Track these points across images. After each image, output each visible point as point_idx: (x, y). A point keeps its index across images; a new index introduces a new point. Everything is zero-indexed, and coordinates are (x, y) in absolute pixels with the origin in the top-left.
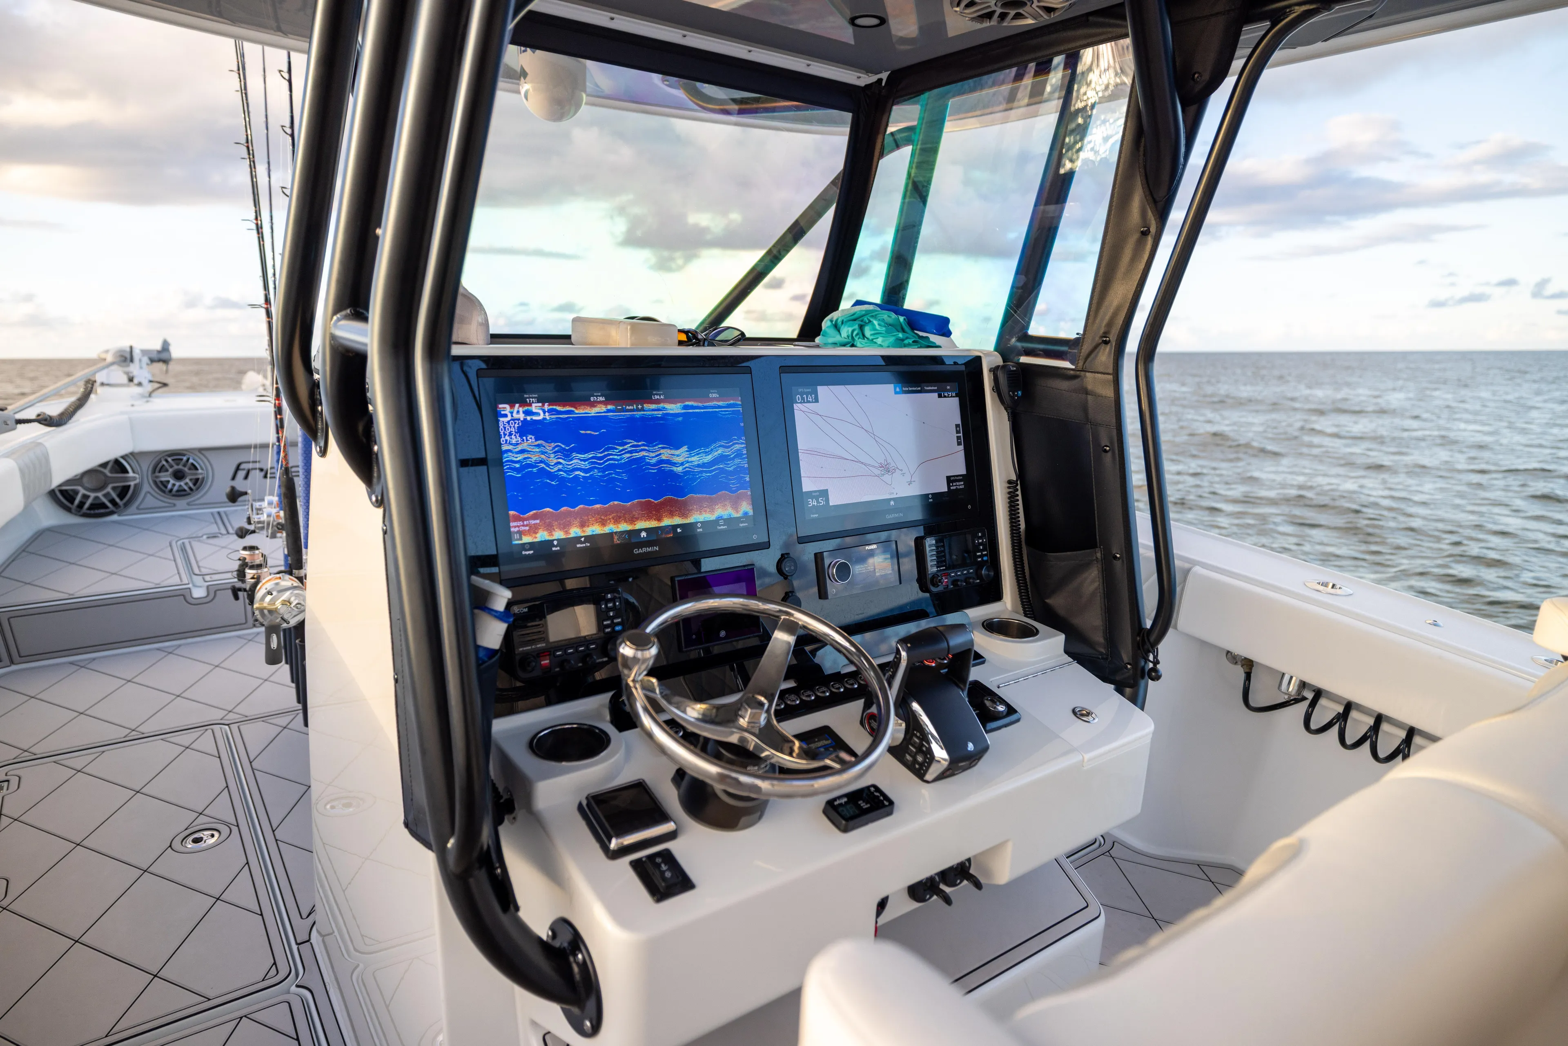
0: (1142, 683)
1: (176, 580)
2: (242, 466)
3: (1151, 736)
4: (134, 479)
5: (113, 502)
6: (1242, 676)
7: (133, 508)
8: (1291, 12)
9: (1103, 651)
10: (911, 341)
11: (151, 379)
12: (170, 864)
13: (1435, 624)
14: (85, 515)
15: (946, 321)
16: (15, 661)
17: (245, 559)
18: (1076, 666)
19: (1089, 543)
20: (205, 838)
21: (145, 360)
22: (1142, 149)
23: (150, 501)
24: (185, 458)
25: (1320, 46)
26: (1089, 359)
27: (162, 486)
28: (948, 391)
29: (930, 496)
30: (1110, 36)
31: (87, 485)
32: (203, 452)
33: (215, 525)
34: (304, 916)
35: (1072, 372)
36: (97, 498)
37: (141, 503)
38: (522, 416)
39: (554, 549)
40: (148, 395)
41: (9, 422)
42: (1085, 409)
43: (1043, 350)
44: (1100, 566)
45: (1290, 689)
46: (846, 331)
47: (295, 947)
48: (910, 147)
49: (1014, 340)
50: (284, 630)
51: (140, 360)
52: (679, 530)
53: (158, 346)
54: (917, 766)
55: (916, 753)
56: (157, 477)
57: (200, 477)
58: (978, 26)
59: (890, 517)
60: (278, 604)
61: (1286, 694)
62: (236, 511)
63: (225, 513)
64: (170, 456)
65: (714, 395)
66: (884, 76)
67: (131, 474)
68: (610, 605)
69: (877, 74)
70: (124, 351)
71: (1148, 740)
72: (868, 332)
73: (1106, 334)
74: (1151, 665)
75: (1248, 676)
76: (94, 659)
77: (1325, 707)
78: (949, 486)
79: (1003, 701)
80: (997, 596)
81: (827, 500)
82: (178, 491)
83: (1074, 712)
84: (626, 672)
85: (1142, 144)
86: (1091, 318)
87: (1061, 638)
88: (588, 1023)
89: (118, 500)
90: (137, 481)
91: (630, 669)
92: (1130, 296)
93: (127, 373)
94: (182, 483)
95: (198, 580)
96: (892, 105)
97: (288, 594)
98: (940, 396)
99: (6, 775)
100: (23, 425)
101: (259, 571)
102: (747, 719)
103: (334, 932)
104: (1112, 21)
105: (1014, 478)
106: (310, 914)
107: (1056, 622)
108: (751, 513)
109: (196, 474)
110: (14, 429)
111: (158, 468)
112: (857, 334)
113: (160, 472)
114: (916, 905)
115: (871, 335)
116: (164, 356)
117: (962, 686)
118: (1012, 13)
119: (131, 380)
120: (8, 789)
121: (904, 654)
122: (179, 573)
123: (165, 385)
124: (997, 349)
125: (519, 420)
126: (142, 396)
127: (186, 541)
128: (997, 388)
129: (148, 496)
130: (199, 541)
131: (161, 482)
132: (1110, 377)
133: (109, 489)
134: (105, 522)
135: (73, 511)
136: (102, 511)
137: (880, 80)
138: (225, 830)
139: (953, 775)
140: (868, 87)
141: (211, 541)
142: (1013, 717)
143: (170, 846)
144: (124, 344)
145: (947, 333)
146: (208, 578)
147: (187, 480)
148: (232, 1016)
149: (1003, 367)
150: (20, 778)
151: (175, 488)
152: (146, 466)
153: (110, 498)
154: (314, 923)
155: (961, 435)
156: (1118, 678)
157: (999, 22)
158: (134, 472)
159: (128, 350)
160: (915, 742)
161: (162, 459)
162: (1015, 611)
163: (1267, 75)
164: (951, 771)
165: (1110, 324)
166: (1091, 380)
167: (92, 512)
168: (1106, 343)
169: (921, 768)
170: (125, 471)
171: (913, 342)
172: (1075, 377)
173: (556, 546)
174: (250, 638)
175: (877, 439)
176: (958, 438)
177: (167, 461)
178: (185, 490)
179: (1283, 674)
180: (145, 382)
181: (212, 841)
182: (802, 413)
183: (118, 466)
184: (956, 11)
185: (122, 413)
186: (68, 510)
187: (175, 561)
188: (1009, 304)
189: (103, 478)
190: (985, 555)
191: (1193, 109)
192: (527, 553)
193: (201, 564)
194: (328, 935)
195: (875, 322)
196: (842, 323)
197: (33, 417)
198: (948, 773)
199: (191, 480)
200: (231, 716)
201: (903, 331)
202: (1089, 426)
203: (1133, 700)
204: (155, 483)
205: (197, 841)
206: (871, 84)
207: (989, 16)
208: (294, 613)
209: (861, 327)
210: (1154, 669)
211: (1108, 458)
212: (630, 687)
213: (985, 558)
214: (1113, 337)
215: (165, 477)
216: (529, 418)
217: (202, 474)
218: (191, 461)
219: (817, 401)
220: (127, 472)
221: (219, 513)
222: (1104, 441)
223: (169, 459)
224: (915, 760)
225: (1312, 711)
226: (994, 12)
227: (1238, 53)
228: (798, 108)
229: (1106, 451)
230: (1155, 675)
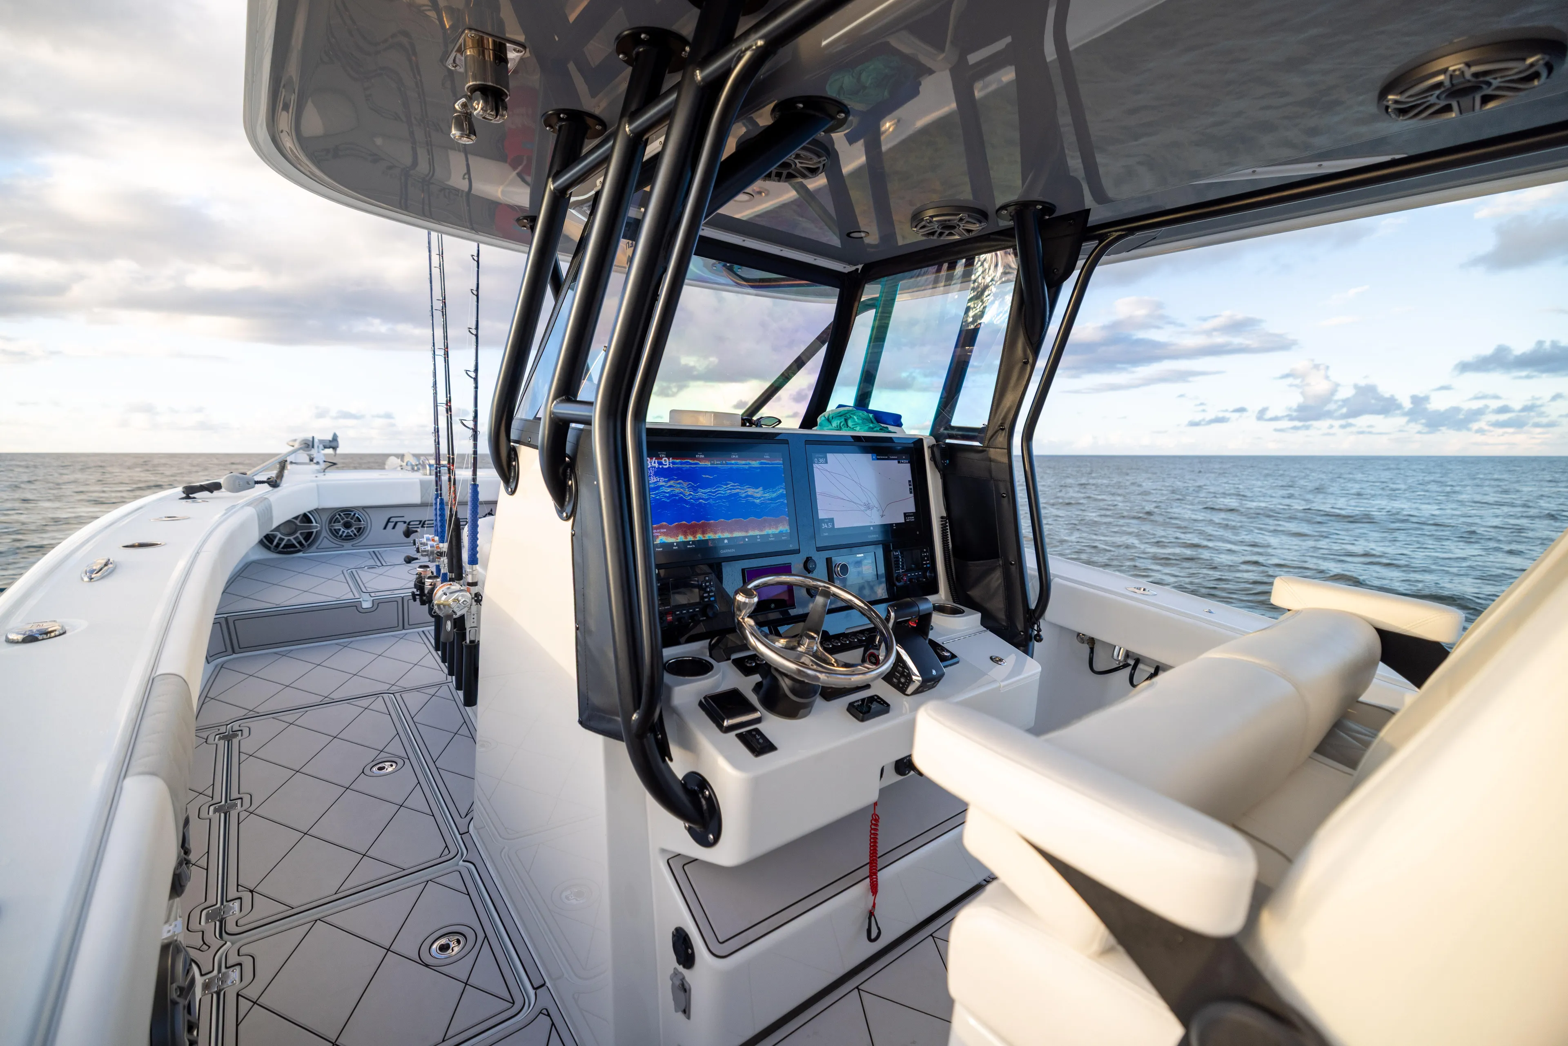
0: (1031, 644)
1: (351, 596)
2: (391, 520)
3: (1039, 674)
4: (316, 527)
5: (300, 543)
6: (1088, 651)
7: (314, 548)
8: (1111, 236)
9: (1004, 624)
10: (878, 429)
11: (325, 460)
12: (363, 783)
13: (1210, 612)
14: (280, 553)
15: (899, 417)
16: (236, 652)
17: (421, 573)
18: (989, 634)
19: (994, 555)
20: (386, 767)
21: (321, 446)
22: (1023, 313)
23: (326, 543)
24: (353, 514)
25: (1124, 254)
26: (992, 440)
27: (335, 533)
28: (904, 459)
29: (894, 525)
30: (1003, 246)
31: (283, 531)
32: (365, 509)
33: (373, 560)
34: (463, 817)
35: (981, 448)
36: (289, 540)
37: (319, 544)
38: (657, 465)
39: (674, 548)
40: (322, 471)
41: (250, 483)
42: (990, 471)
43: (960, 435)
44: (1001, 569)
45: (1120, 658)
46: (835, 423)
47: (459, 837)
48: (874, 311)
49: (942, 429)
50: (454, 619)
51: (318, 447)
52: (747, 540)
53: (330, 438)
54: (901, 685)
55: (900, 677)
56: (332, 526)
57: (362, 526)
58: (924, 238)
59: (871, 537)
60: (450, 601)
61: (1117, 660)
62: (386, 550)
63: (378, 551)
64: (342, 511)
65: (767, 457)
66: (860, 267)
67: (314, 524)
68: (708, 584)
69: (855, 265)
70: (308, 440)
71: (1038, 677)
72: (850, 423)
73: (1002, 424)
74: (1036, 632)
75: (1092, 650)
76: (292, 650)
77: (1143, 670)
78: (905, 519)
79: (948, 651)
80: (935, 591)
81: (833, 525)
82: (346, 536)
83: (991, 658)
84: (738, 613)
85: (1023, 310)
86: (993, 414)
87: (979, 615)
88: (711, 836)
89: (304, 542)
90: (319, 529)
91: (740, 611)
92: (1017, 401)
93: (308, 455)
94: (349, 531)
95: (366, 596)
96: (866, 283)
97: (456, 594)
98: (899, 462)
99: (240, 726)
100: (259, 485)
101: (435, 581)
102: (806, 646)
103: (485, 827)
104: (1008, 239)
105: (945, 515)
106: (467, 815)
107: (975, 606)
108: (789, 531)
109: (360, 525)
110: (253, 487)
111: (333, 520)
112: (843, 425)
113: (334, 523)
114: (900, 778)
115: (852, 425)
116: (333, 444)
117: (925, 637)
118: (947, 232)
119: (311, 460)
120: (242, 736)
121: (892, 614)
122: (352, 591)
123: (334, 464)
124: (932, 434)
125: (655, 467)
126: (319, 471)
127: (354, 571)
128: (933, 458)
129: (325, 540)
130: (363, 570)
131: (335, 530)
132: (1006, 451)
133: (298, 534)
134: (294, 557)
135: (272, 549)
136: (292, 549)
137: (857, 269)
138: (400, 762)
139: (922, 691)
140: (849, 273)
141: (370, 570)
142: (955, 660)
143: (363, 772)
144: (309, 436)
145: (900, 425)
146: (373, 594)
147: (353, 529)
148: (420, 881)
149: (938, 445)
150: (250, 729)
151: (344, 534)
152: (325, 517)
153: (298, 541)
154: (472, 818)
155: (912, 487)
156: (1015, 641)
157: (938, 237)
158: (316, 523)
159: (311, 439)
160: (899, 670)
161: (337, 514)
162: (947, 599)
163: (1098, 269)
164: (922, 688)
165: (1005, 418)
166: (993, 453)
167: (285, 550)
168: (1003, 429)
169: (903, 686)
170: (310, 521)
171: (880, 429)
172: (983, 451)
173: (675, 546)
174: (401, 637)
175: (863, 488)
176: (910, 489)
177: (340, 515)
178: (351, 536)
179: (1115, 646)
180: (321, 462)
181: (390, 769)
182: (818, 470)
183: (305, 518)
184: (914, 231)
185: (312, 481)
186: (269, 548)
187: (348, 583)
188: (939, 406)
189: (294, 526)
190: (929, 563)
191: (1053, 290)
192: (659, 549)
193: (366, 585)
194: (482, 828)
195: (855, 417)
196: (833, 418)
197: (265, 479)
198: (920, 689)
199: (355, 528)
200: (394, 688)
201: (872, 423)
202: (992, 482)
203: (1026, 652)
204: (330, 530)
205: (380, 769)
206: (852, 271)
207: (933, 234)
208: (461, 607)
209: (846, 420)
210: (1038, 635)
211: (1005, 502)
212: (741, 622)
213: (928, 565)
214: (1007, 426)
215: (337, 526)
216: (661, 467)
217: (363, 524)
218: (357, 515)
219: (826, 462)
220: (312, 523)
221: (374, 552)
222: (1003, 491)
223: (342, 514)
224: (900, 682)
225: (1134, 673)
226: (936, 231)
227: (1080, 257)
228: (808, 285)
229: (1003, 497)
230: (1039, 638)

→ INSTRUCTIONS TO FOLLOW: Repeat, exactly as they stand above, the lines from the line with "176: (958, 438)" to the line with "227: (1238, 53)", both lines included.

→ REPLY TO THE EXERCISE:
176: (958, 438)
177: (167, 461)
178: (185, 490)
179: (1283, 674)
180: (145, 382)
181: (212, 841)
182: (802, 413)
183: (118, 466)
184: (956, 11)
185: (122, 413)
186: (68, 510)
187: (175, 561)
188: (1009, 304)
189: (103, 478)
190: (985, 555)
191: (1193, 109)
192: (527, 553)
193: (201, 564)
194: (328, 935)
195: (875, 322)
196: (842, 323)
197: (33, 417)
198: (948, 773)
199: (191, 480)
200: (231, 716)
201: (903, 331)
202: (1089, 426)
203: (1133, 700)
204: (155, 483)
205: (197, 841)
206: (871, 84)
207: (989, 16)
208: (294, 613)
209: (861, 327)
210: (1154, 669)
211: (1108, 458)
212: (630, 687)
213: (985, 558)
214: (1113, 337)
215: (165, 477)
216: (529, 418)
217: (202, 474)
218: (191, 461)
219: (817, 401)
220: (127, 472)
221: (219, 513)
222: (1104, 441)
223: (169, 459)
224: (915, 760)
225: (1312, 711)
226: (994, 12)
227: (1238, 53)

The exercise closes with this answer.